# THE RECORDS
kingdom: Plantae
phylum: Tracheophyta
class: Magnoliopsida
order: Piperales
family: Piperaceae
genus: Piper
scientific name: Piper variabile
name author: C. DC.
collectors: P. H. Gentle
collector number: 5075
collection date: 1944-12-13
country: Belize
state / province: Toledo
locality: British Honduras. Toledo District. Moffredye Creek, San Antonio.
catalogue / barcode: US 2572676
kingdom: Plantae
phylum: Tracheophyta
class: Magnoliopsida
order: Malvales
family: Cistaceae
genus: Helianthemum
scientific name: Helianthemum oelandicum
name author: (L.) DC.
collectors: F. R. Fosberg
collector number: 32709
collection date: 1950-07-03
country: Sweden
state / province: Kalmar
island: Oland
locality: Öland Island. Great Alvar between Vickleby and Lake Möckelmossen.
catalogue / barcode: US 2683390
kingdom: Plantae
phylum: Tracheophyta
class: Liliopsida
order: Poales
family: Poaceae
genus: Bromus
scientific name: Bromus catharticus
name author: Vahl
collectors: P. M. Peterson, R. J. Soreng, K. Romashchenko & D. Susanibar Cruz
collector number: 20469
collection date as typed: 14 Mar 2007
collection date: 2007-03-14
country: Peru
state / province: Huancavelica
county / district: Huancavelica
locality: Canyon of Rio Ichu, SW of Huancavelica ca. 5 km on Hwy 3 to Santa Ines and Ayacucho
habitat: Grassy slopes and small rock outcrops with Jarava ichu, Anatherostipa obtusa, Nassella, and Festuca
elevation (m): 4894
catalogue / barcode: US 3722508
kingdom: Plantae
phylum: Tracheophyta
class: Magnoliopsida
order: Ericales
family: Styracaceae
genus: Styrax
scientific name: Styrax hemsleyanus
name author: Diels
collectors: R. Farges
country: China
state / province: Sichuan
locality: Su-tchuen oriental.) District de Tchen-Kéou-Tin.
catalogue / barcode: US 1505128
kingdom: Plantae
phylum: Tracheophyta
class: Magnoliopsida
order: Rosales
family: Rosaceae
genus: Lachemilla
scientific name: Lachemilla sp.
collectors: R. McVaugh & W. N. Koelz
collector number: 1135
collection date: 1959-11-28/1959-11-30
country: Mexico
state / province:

# REQUIRED TASK
Output every line of the data above as a numbered list, skipping any blank lines.

# WRITTEN REPLY
1. kingdom: Plantae
2. phylum: Tracheophyta
3. class: Magnoliopsida
4. order: Piperales
5. family: Piperaceae
6. genus: Piper
7. scientific name: Piper variabile
8. name author: C. DC.
9. collectors: P. H. Gentle
10. collector number: 5075
11. collection date: 1944-12-13
12. country: Belize
13. state / province: Toledo
14. locality: British Honduras. Toledo District. Moffredye Creek, San Antonio.
15. catalogue / barcode: US 2572676
16. kingdom: Plantae
17. phylum: Tracheophyta
18. class: Magnoliopsida
19. order: Malvales
20. family: Cistaceae
21. genus: Helianthemum
22. scientific name: Helianthemum oelandicum
23. name author: (L.) DC.
24. collectors: F. R. Fosberg
25. collector number: 32709
26. collection date: 1950-07-03
27. country: Sweden
28. state / province: Kalmar
29. island: Oland
30. locality: Öland Island. Great Alvar between Vickleby and Lake Möckelmossen.
31. catalogue / barcode: US 2683390
32. kingdom: Plantae
33. phylum: Tracheophyta
34. class: Liliopsida
35. order: Poales
36. family: Poaceae
37. genus: Bromus
38. scientific name: Bromus catharticus
39. name author: Vahl
40. collectors: P. M. Peterson, R. J. Soreng, K. Romashchenko & D. Susanibar Cruz
41. collector number: 20469
42. collection date as typed: 14 Mar 2007
43. collection date: 2007-03-14
44. country: Peru
45. state / province: Huancavelica
46. county / district: Huancavelica
47. locality: Canyon of Rio Ichu, SW of Huancavelica ca. 5 km on Hwy 3 to Santa Ines and Ayacucho
48. habitat: Grassy slopes and small rock outcrops with Jarava ichu, Anatherostipa obtusa, Nassella, and Festuca
49. elevation (m): 4894
50. catalogue / barcode: US 3722508
51. kingdom: Plantae
52. phylum: Tracheophyta
53. class: Magnoliopsida
54. order: Ericales
55. family: Styracaceae
56. genus: Styrax
57. scientific name: Styrax hemsleyanus
58. name author: Diels
59. collectors: R. Farges
60. country: China
61. state / province: Sichuan
62. locality: Su-tchuen oriental.) District de Tchen-Kéou-Tin.
63. catalogue / barcode: US 1505128
64. kingdom: Plantae
65. phylum: Tracheophyta
66. class: Magnoliopsida
67. order: Rosales
68. family: Rosaceae
69. genus: Lachemilla
70. scientific name: Lachemilla sp.
71. collectors: R. McVaugh & W. N. Koelz
72. collector number: 1135
73. collection date: 1959-11-28/1959-11-30
74. country: Mexico
75. state / province:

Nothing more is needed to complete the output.